> **Records supplied**:
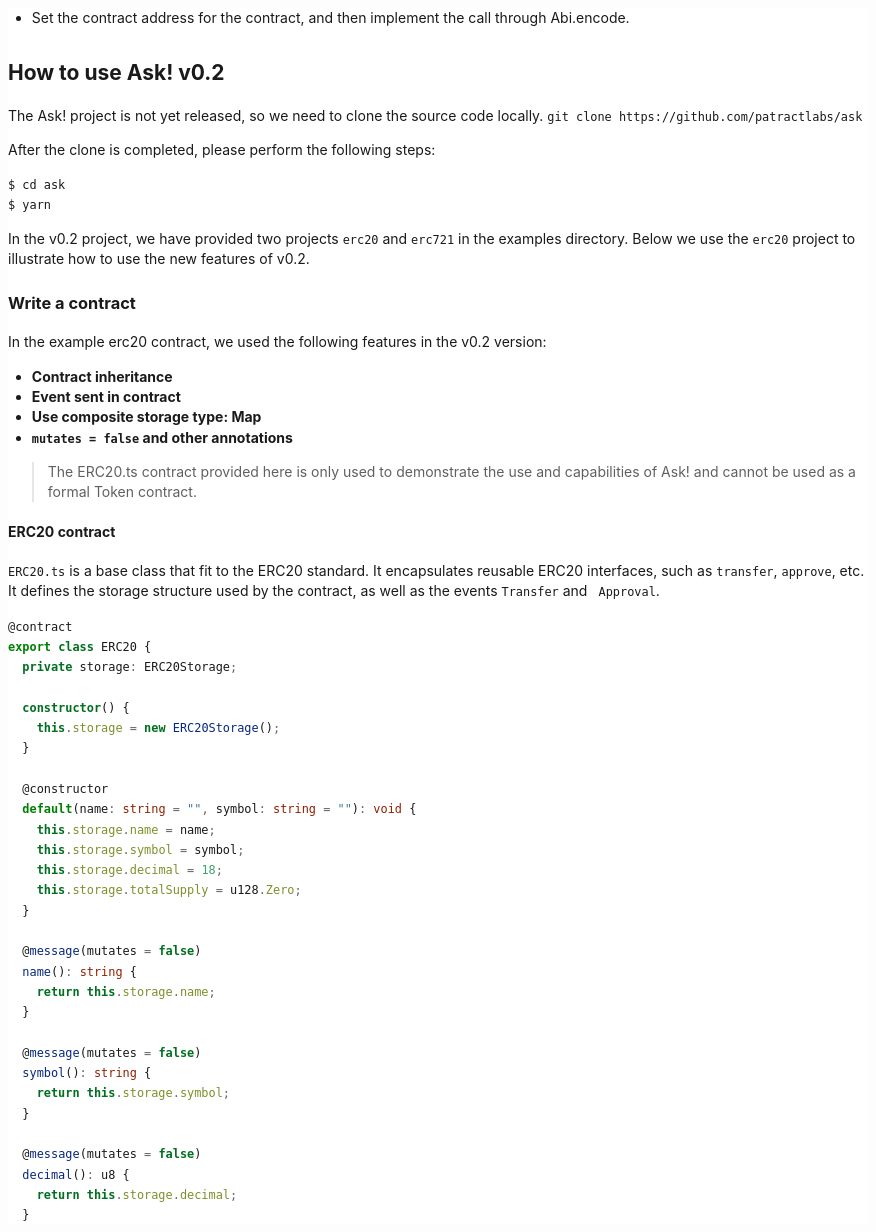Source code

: * Set the contract address for the contract, and then implement the call through Abi.encode.

## How to use Ask! v0.2

The Ask! project is not yet released, so we need to clone the source code locally. 
`git clone https://github.com/patractlabs/ask`  

After the clone is completed, please perform the following steps:

```bash
$ cd ask
$ yarn
```

In the v0.2 project, we have provided two projects `erc20` and `erc721` in the examples directory. Below we use the `erc20` project to illustrate how to use the new features of v0.2.

### Write a contract

In the example erc20 contract, we used the following features in the v0.2 version:

* **Contract inheritance**
* **Event sent in contract**
* **Use composite storage type: Map**
* **`mutates = false` and other annotations**

> The ERC20.ts contract provided here is only used to demonstrate the use and capabilities of Ask! and cannot be used as a formal Token contract.

#### ERC20 contract

`ERC20.ts` is a base class that fit to the ERC20 standard. It encapsulates reusable ERC20 interfaces, such as `transfer`, `approve`, etc. It defines the storage structure used by the contract, as well as the events `Transfer` and ` Approval`.

```typescript
@contract
export class ERC20 {
  private storage: ERC20Storage;

  constructor() {
    this.storage = new ERC20Storage();
  }

  @constructor
  default(name: string = "", symbol: string = ""): void {
    this.storage.name = name;
    this.storage.symbol = symbol;
    this.storage.decimal = 18;
    this.storage.totalSupply = u128.Zero;
  }

  @message(mutates = false)
  name(): string {
    return this.storage.name;
  }

  @message(mutates = false)
  symbol(): string {
    return this.storage.symbol;
  }

  @message(mutates = false)
  decimal(): u8 {
    return this.storage.decimal;
  }

```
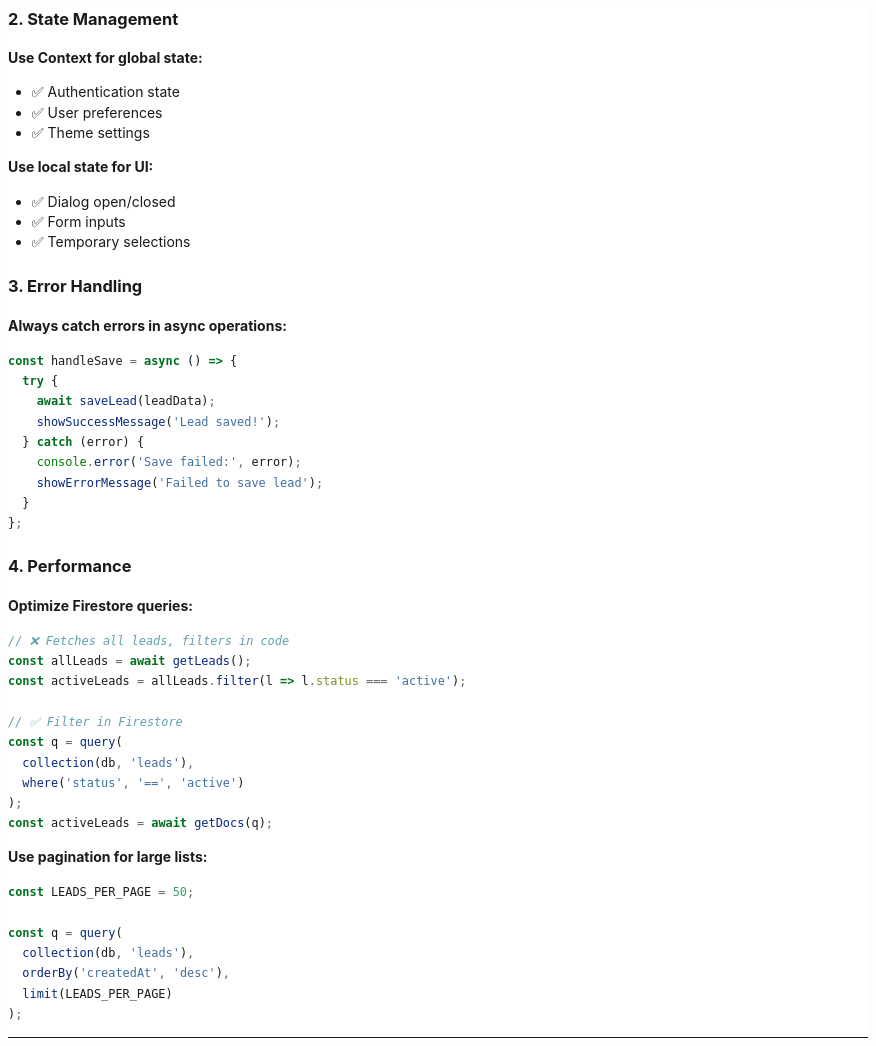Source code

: ### 2. State Management

**Use Context for global state:**
- ✅ Authentication state
- ✅ User preferences
- ✅ Theme settings

**Use local state for UI:**
- ✅ Dialog open/closed
- ✅ Form inputs
- ✅ Temporary selections

### 3. Error Handling

**Always catch errors in async operations:**
```typescript
const handleSave = async () => {
  try {
    await saveLead(leadData);
    showSuccessMessage('Lead saved!');
  } catch (error) {
    console.error('Save failed:', error);
    showErrorMessage('Failed to save lead');
  }
};
```

### 4. Performance

**Optimize Firestore queries:**
```typescript
// ❌ Fetches all leads, filters in code
const allLeads = await getLeads();
const activeLeads = allLeads.filter(l => l.status === 'active');

// ✅ Filter in Firestore
const q = query(
  collection(db, 'leads'),
  where('status', '==', 'active')
);
const activeLeads = await getDocs(q);
```

**Use pagination for large lists:**
```typescript
const LEADS_PER_PAGE = 50;

const q = query(
  collection(db, 'leads'),
  orderBy('createdAt', 'desc'),
  limit(LEADS_PER_PAGE)
);
```

---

> **Problem details**:
Repeat exactly, and only, the entries from the line with "formal Token contract." through the line with "- ✅ Theme settings". Pictures are skipped.

> **Expected answer**:
> The ERC20.ts contract provided here is only used to demonstrate the use and capabilities of Ask! and cannot be used as a formal Token contract.

#### ERC20 contract

`ERC20.ts` is a base class that fit to the ERC20 standard. It encapsulates reusable ERC20 interfaces, such as `transfer`, `approve`, etc. It defines the storage structure used by the contract, as well as the events `Transfer` and ` Approval`.

```typescript
@contract
export class ERC20 {
  private storage: ERC20Storage;

  constructor() {
    this.storage = new ERC20Storage();
  }

  @constructor
  default(name: string = "", symbol: string = ""): void {
    this.storage.name = name;
    this.storage.symbol = symbol;
    this.storage.decimal = 18;
    this.storage.totalSupply = u128.Zero;
  }

  @message(mutates = false)
  name(): string {
    return this.storage.name;
  }

  @message(mutates = false)
  symbol(): string {
    return this.storage.symbol;
  }

  @message(mutates = false)
  decimal(): u8 {
    return this.storage.decimal;
  }

```
Source code

: ### 2. State Management

**Use Context for global state:**
- ✅ Authentication state
- ✅ User preferences
- ✅ Theme settings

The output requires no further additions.